XHPAST now has an explicit way to release shared futures.

These minor changes also happened:

  • Formalized the "linter ID", which is a semi-durable identifier for the cache.
  • Removed linter -> exception explicit mapping, which was unused. We now just collect exceptions.
  • We do the canRun() checks first (and separately) now.
  • Share more service call profiling code.
  • Fix an issue where the test harness would use the path on disk, even if configuration set a different path.
Test Plan
  • Ran arc lint --everything in arcanist/.
    • With no chunking, saw unstable memory usage with a peak at 941 MB.
    • With chunk size 32, saw stable memory usage with a peak at 269 MB.
    • With chunk size 8, saw stable memory usage with a peak at 180 MB.
  • Ran with --trace and saw profiling information.
  • Created this diff.

Diff Detail

Repository
rARC Arcanist
Lint
Automatic diff as part of commit; lint not applicable.
Unit
Automatic diff as part of commit; unit tests not applicable.

Event Timeline

epriestley retitled this revision from to Split large path lists into blocks when linting.
epriestley updated this object.
epriestley edited the test plan for this revision. (Show Details)
epriestley added a reviewer: joshuaspence.
  • Small reorganization of new functions.
joshuaspence accepted this revision.Apr 22 2015, 11:59 AM
joshuaspence edited edge metadata.

A couple of minor inlines.

I tested this on rP and noticed one unfortunate performance issue.

> time arc lint --everything --never-apply-patches
real    19m26.750s
user    16m48.589s
sys 3m58.260s

> time git ls-tree -r --name-only HEAD | xargs -n128 arc lint --lintall --never-apply-patches
real    9m28.819s
user    9m20.757s
sys 1m7.596s
src/lint/engine/ArcanistLintEngine.php
256

This is essentially just mfilter($linters, 'canRun').

517

Maybe add assert_instances_of($runnable, 'ArcanistLinter')

519

We can worry about this later, but it might be nice to expose the chunk size as a parameter.
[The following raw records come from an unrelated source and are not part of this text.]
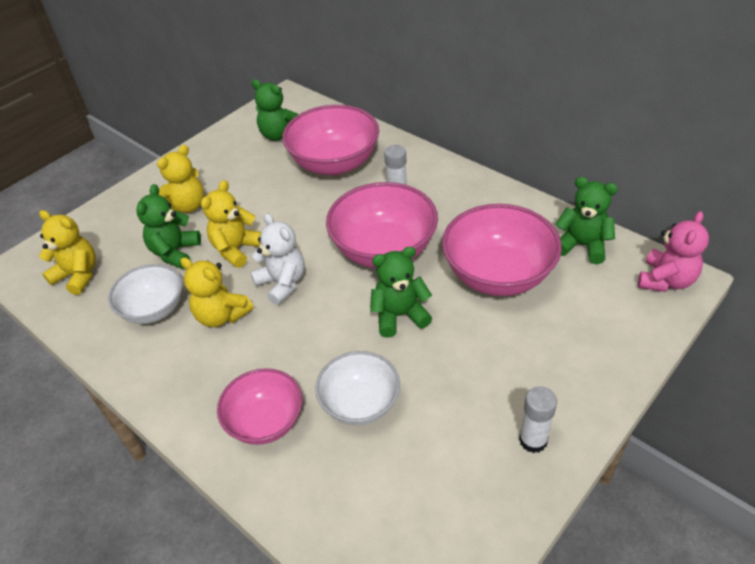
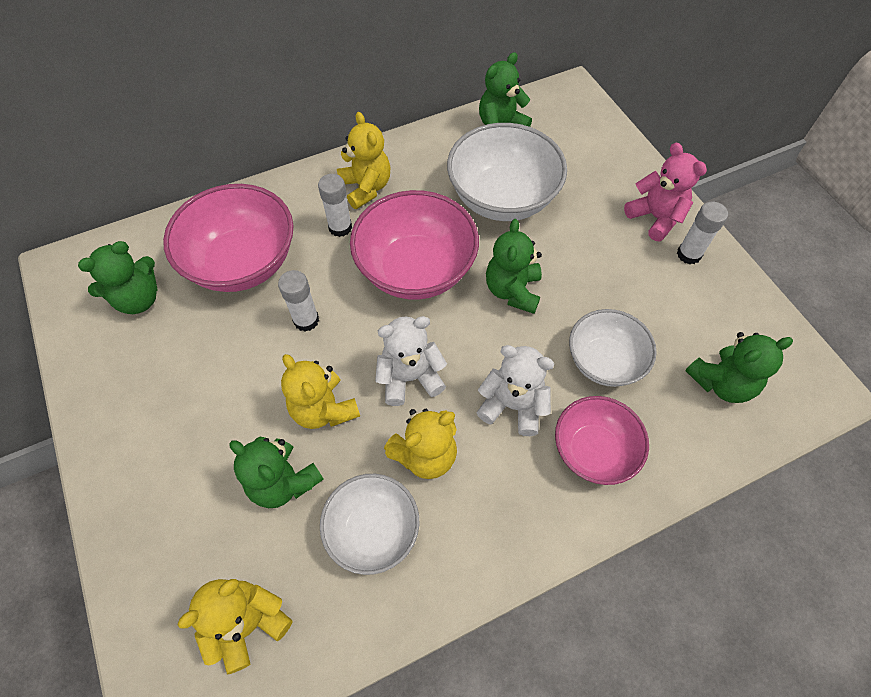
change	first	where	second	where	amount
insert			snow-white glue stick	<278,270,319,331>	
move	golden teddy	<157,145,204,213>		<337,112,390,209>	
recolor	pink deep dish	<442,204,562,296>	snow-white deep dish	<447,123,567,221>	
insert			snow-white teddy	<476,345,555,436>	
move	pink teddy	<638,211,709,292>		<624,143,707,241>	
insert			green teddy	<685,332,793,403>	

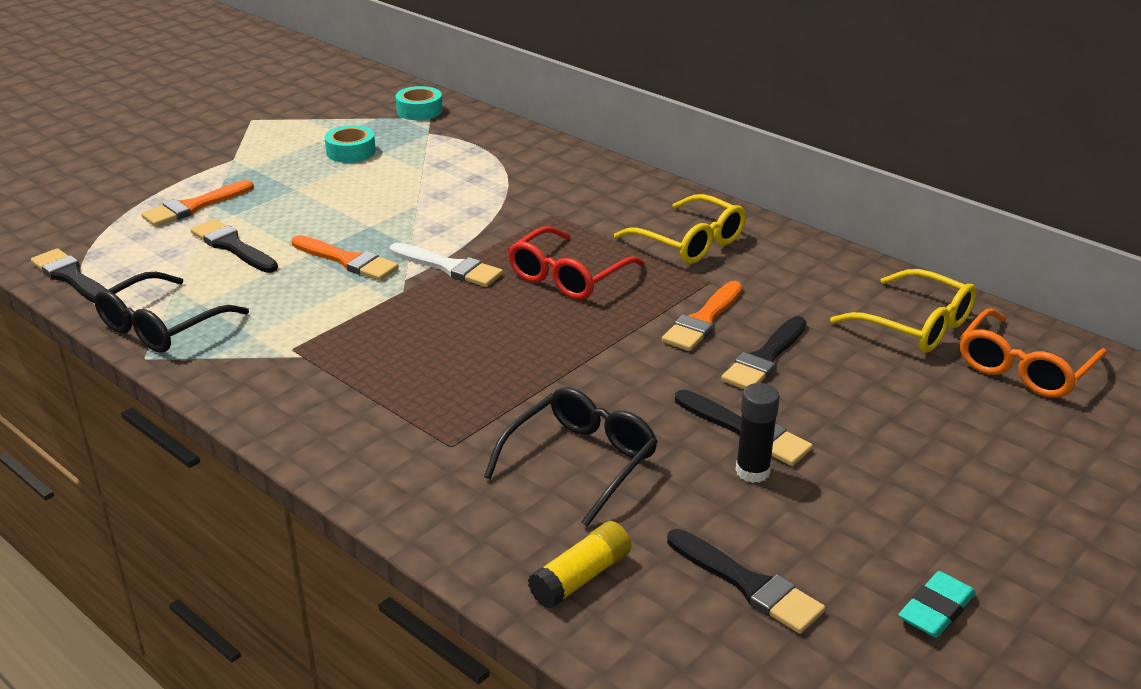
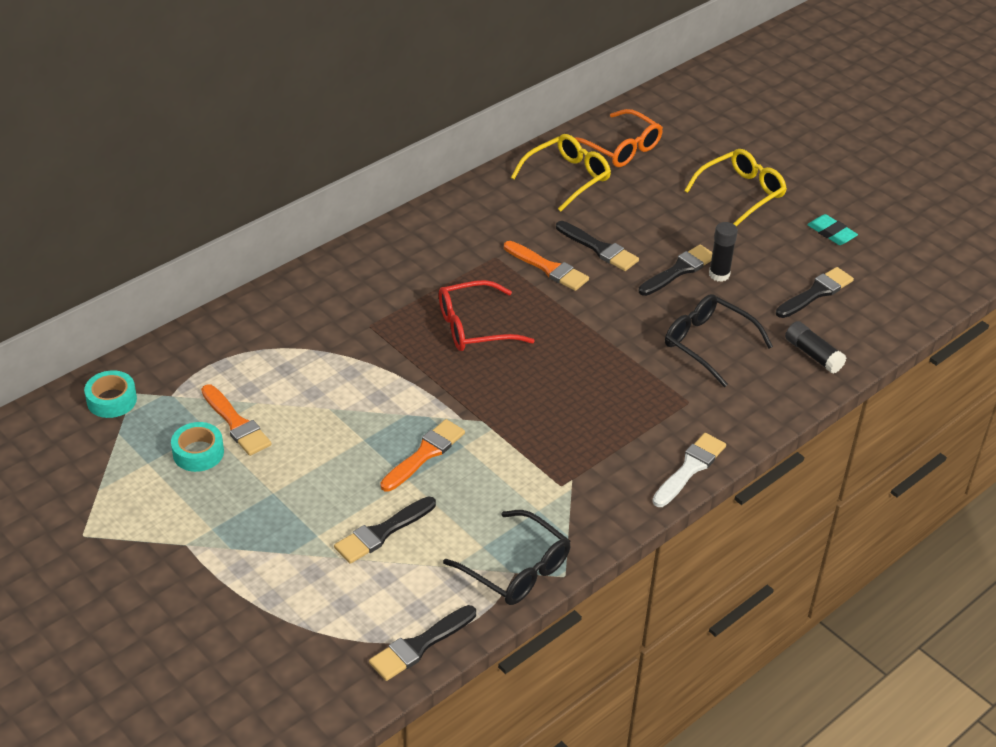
change	first	where	second	where	amount
move	orange paintbrush	<141,180,254,227>		<201,384,271,456>	
rotate	scarlet eyeglasses	<508,226,645,300>		<439,280,535,351>	120 degrees clockwise
move	snow-white paintbrush	<390,242,503,287>		<652,433,726,507>	
move	golden eyeglasses	<614,194,746,264>		<684,149,787,226>	
recolor	golden glue stick	<528,521,631,609>	ebony glue stick	<785,321,846,374>	

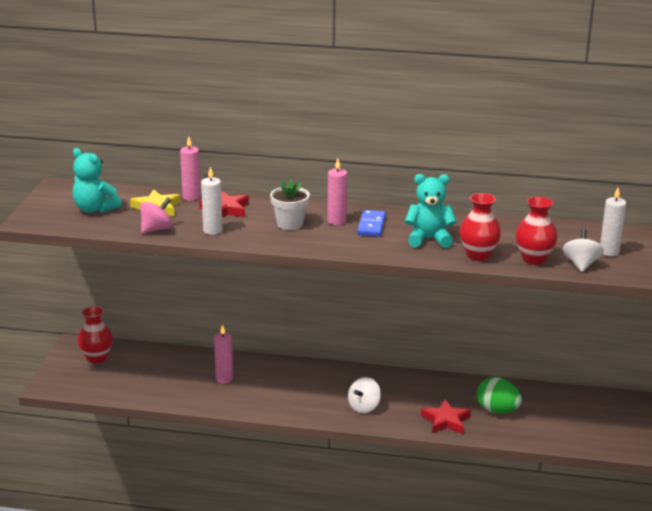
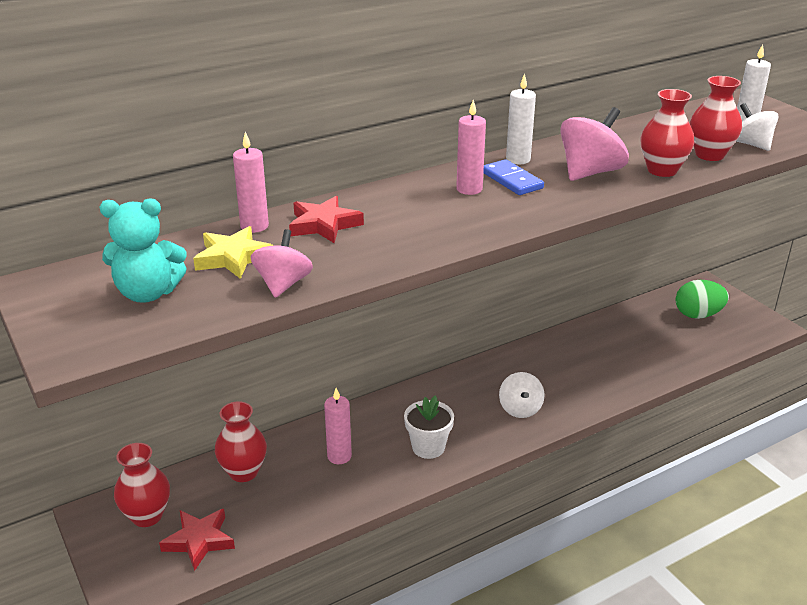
change	first	where	second	where	amount
move	scarlet star	<421,399,471,434>		<159,509,235,571>	
insert			scarlet vase	<215,401,267,482>	
move	snow-white plant pot	<270,179,310,230>		<404,395,454,459>	
move	snow-white wax candle	<201,167,223,235>		<506,73,536,164>	
replace	teal teddy	<405,174,457,248>	pink spinning top	<560,107,629,181>	
move	green egg shape	<476,377,522,414>		<676,280,729,319>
Particularly for repository with very large files, or machines with very limited memory.

610

There could be multiple linters of the same class configured, so maybe it would be better to use $linter->getID()?

src/lint/linter/ArcanistFutureLinter.php
22–53

I'm not sure I understand this change (just adding return).

53

It probably doesn't provide much value since subclasses could override this method, but we could add assert_instances_of($futures, 'Future') here.
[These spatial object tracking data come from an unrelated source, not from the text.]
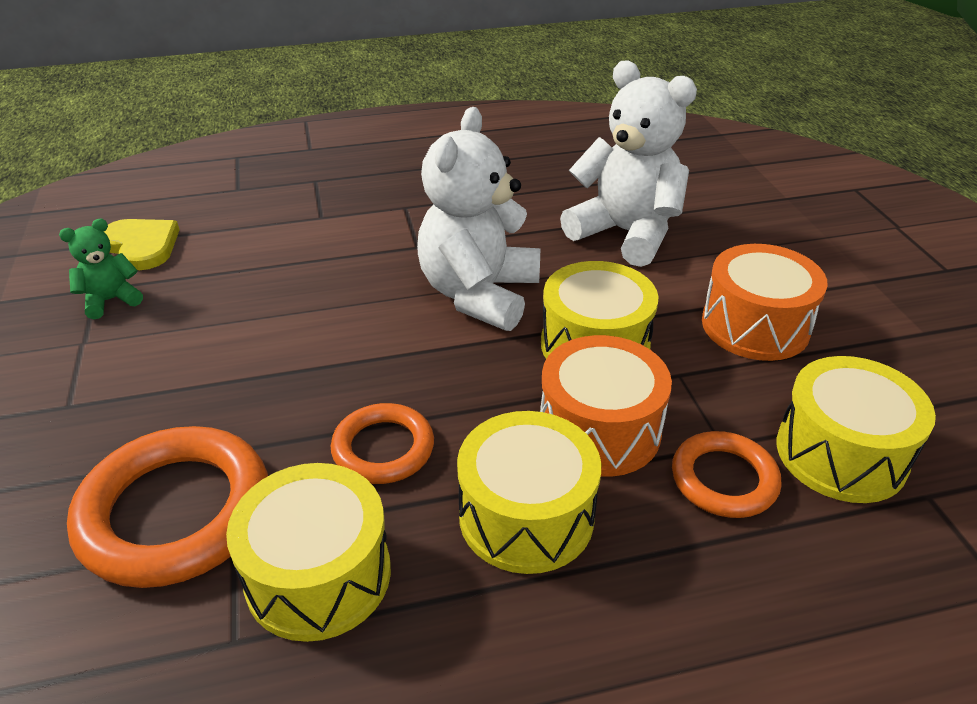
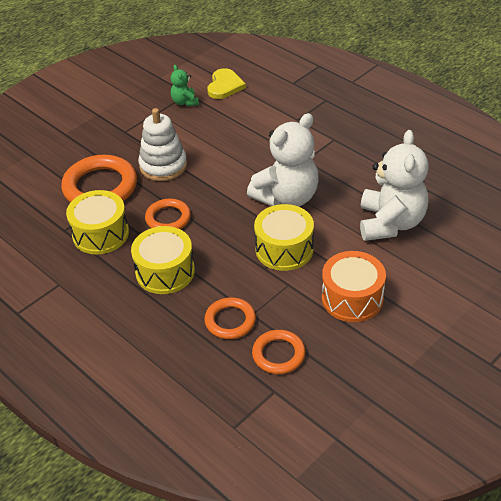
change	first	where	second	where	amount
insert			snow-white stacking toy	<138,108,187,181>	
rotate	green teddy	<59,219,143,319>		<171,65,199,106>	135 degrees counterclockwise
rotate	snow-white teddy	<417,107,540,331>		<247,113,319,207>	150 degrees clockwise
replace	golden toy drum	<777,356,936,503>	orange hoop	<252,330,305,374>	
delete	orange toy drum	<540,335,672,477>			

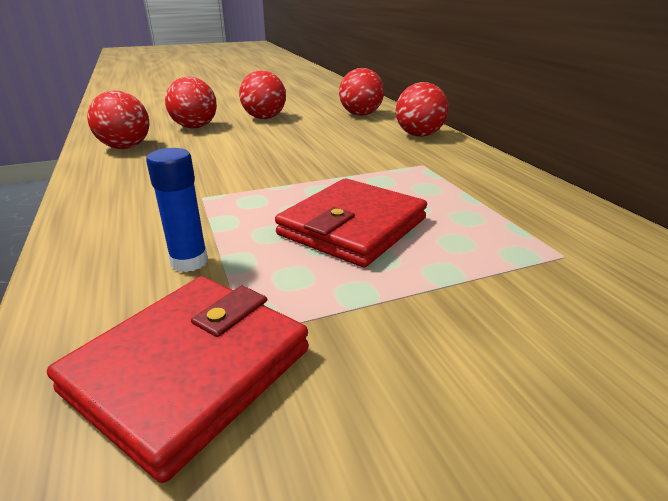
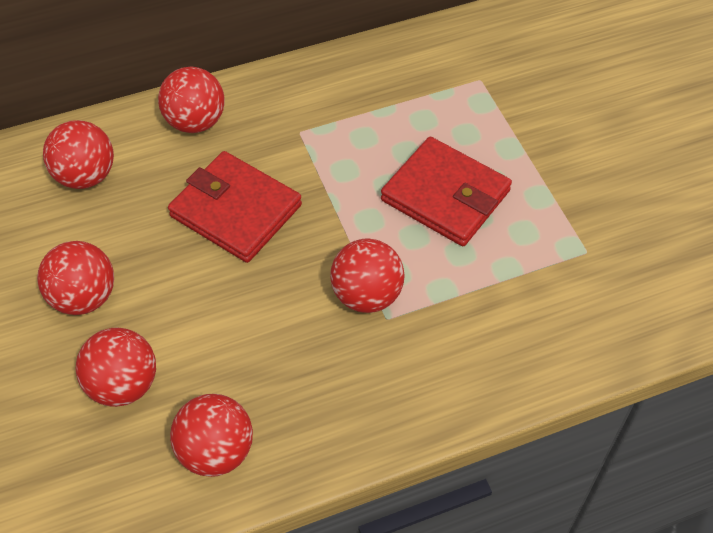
change	first	where	second	where	amount
move	scarlet card wallet	<47,276,309,483>		<168,151,302,263>	
insert			scarlet sphere	<330,239,405,313>	
delete	royal blue glue stick	<146,148,208,272>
src/lint/linter/ArcanistLinter.php
118

Should be @{class:ArcanistLintEngine}

133

As above.

208

Missing final

This revision is now accepted and ready to land.Apr 22 2015, 11:59 AM
epriestley marked 3 inline comments as done.Apr 22 2015, 12:12 PM
epriestley added inline comments.
src/lint/engine/ArcanistLintEngine.php
519

Yeah, I think at some point we could add some getChunkSizeLimit() method to Linter and use the minimum value from all of the runnable linters, with the default returning null to mean "use whatever the default behavior is".

610

Linter IDs aren't always meaningful and --trace is primarily consumed by humans, but it's possible that there are reasons why that might be a better choice.
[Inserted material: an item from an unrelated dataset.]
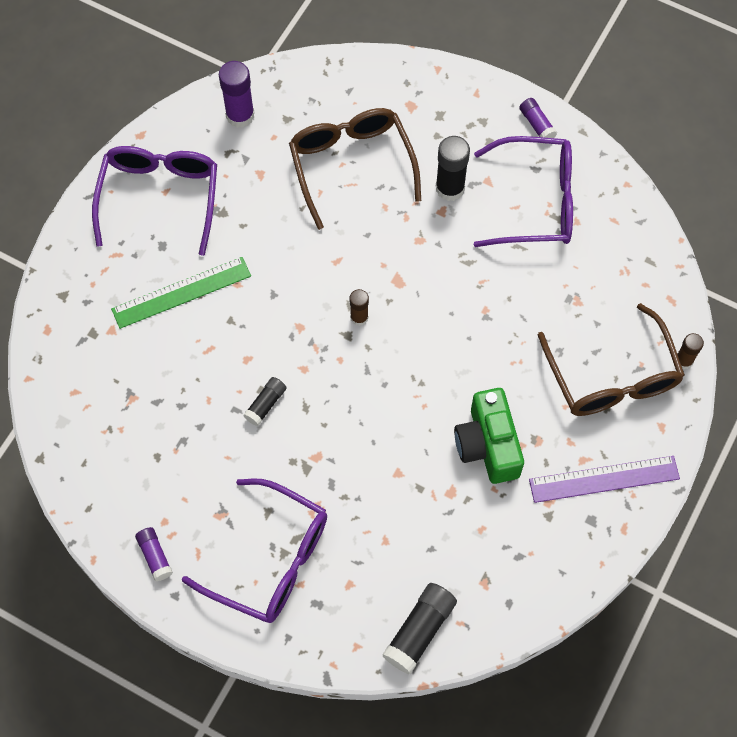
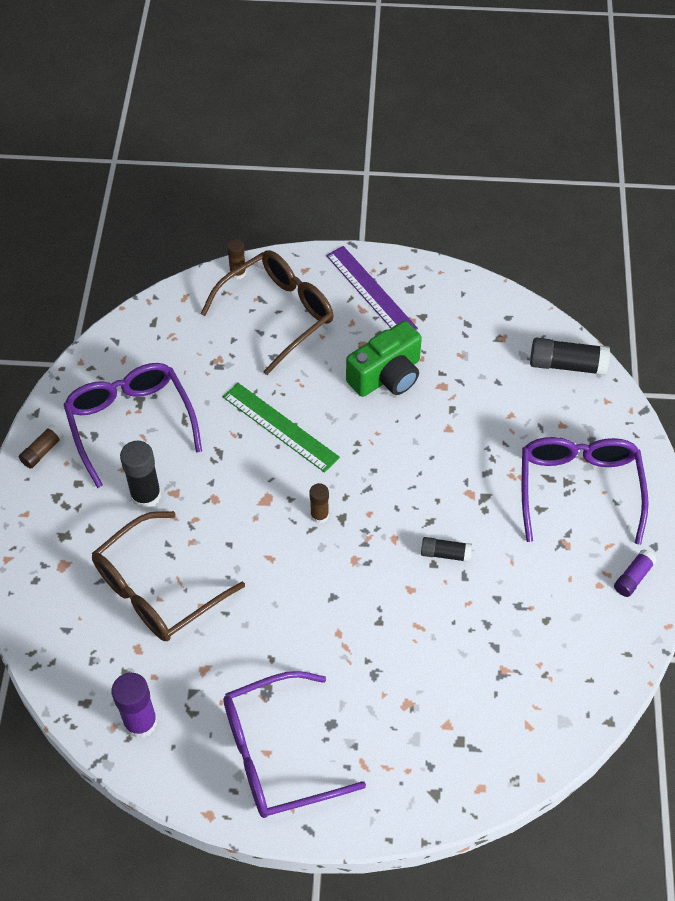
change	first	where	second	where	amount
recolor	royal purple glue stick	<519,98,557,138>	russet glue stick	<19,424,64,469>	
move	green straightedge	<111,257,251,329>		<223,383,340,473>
src/lint/linter/ArcanistFutureLinter.php
22–53

purely stylistic

epriestley edited edge metadata.
  • Fix typos/references/missing final.

Ghost inlines feel pretty good on this diff.

I can probably do something about the performance, but don't have an XHProf build for whatever version of PHP I have on the CLI at the moment so the --xprofile flag isn't active. I'll take a look at that when I get a chance. 2X isn't good but is a step up from "runs out of RAM and exits".

This revision was automatically updated to reflect the committed changes.

I'm playing around with profiling this now... is there a way to load data into the XHProf application?

Hmm... I uploaded my profile as F378852 but https://secure.phabricator.com/xhprof/profile/PHID-FILE-4jauqk6sgw6slmtsn3uy/ throws a "Failed to unserialize XHProf profile!" exception because its not valid JSON.

That profile just shows us choosing to run a different arc binary because you're running an arc command in an arc working copy, but not the arc from the local directory, so we run that one instead. :)

(But the profile itself is mechanically correct and would otherwise be useful.)